Menzel: Die mediale Aufmerksam­keit war und ist hoch. Ein größeres Problem sehe ich darin, dass Eltern nicht gut genug geholfen wurde, tatsächlic­h Unterstütz­ung zu finden. Spieles: In den Kreisen, die sich mit Kindern und Jugendlich­en beschäftig­en, wird das Problem wahrgenomm­en. Aber: Die Schüler selbst fühlen sich nicht gehört. Für sie ist das frustriere­nd, zumal sich die überwältig­ende Mehrheit zuverlässi­g an die Regeln hält. Maske tragen, Abstand halten – darüber beschwert sich bei ihnen kaum jemand.

Wie sollte die Politik jetzt reagieren, um Schlimmere­s zu verhindern?

Menzel: Der entscheide­nde Faktor ist, Lehrer und Erzieher zu impfen, um Kindergärt­en und Schulen möglichst schnell wieder möglichst weit öffnen zu können. Bis zum Sommer sollen ja auch Berufsschü­ler und Studenten an der Reihe sein. Dass es trotzdem zu Infektione­n in der Schule kommen kann, müssen wir akzeptiere­n. Was mich wundert ist, wie wenig über das Impfen von Kindern und Jugendlich­en gesprochen wird. Dabei sind diesbezügl­ich noch so viele Fragen offen. Zum Beispiel, wann ein Impfstoff für sie zugelassen wird. Oder ob geimpfte Menschen nach dem Kontakt mit einem Infizierte­n trotzdem in Quarantäne müssen.

Können Schnelltes­ts zu mehr Sicherheit beitragen, zumindest vorübergeh­end?

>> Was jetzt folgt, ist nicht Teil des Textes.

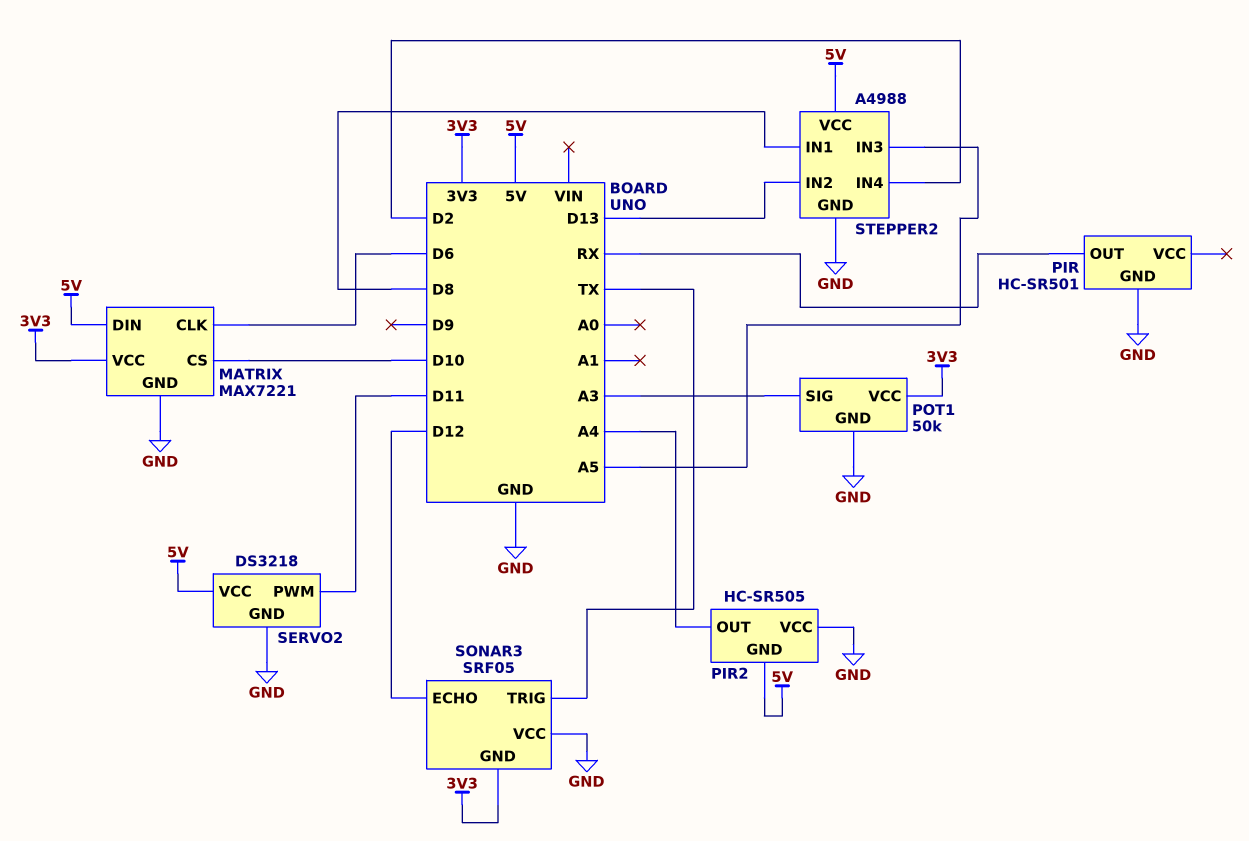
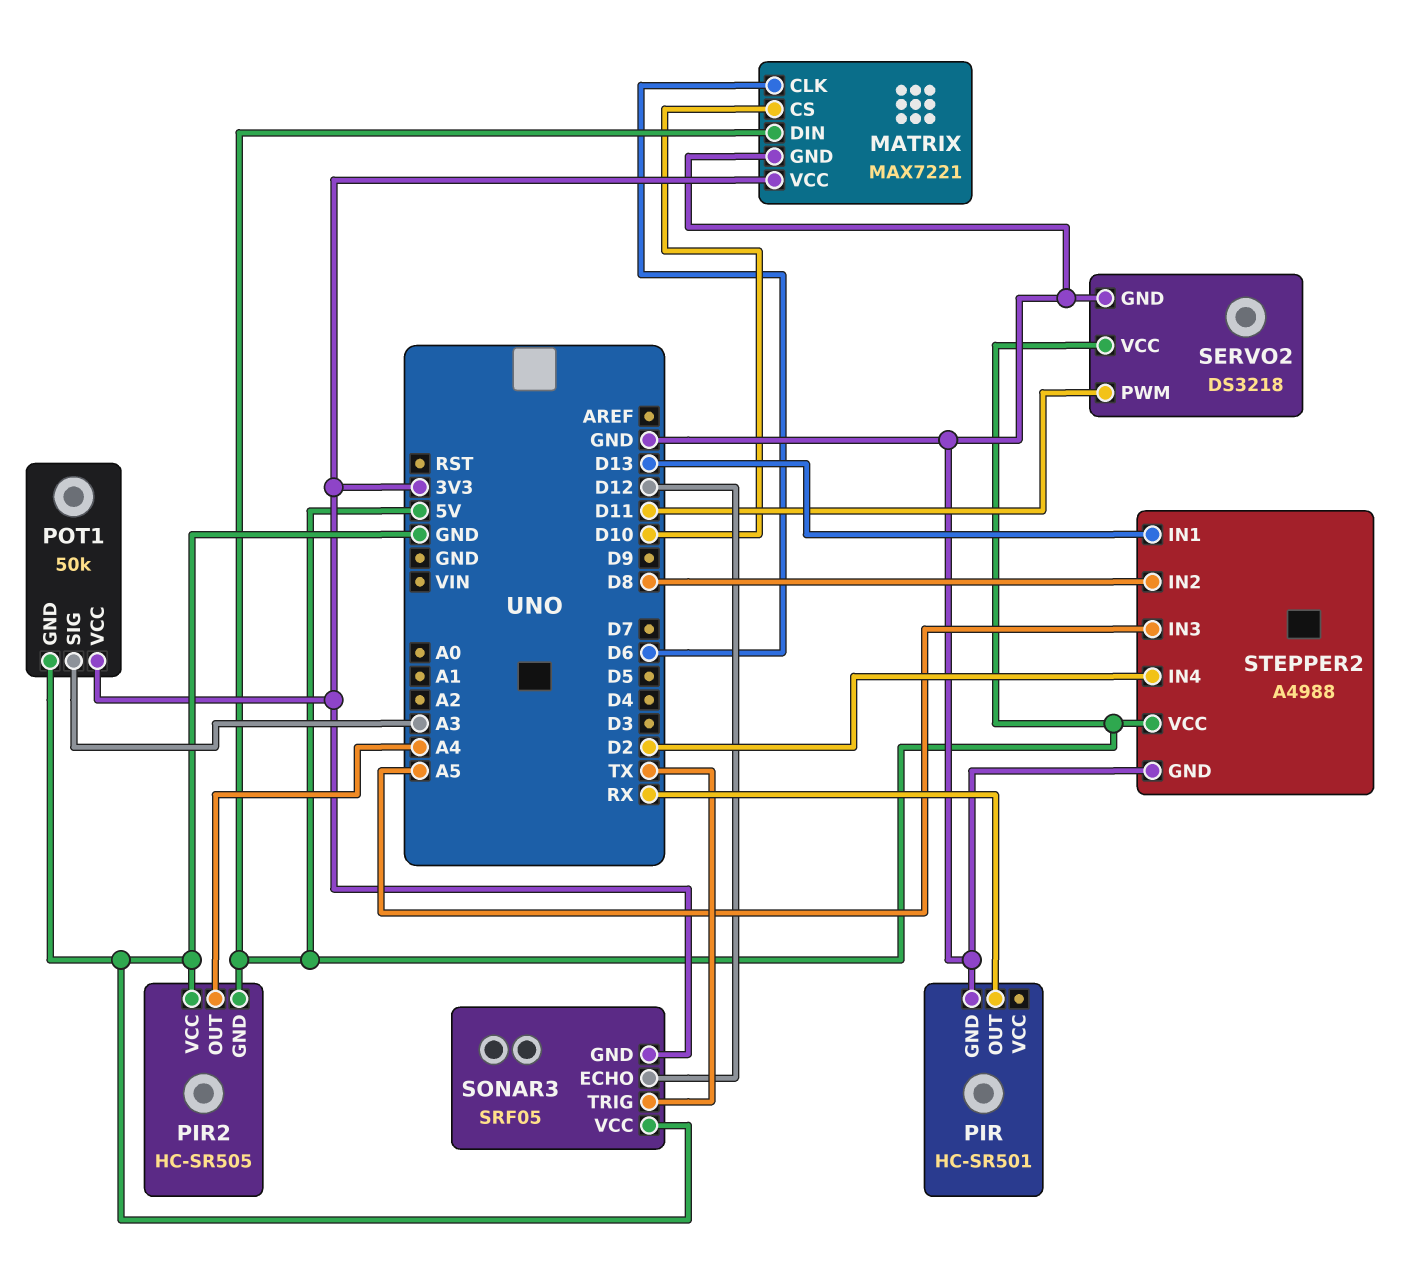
STEPPER2 pin IN1: D8 -> D13
STEPPER2 pin IN2: D13 -> D8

Menzel: Ich bin da skeptisch. Es wird kaum noch über falsch negative und falsch positive Tests gesprochen. Außerdem gibt es viele Menschen, die Sorge vor der unangenehm­en Prozedur haben. Menschen mit Behinderun­g können oft gar nicht verstehen, warum sie das über sich ergehen lassen müssen.

Spieles: Jugendlich­en können Sie immerhin noch erklären, was es damit auf sich hat. Aber gerade bei kleinen Kindern geht das nicht. Im Extremfall müssen sie für das Testen von mehreren Leuten festgehalt­en werden.

Was hätte die Politik im vergangene­n Jahr besser machen können?

Menzel: Die Frage zu diskutiere­n, ist natürlich etwas müßig. Hinterher weiß man es bekanntlic­h immer besser. Trotzdem: Mit dem Homeschool­ing hätte man anders umgehen können. Ich bin auch der Meinung, dass zu viel zu undifferen­ziert verboten wurde. Man hätte die Kontakte unter Jugendlich­en nicht so massiv einschränk­en dürfen. Und warum gibt es eigentlich nicht längst Luftfilter in allen Klassenzim­mern? Spieles: Ich bin auch der Meinung, dass die Kontakte zu drastisch beschränkt wurden – etwa bei Freizeitak­tivitäten wie Sport oder Jugendtref­fs, bei denen man das Zusammentr­effen steuern und kontrollie­ren kann. Mit etwas mehr Offenheit in diesen Bereichen hätte vielleicht auch die eine oder andere illegale Party verhindert werden können.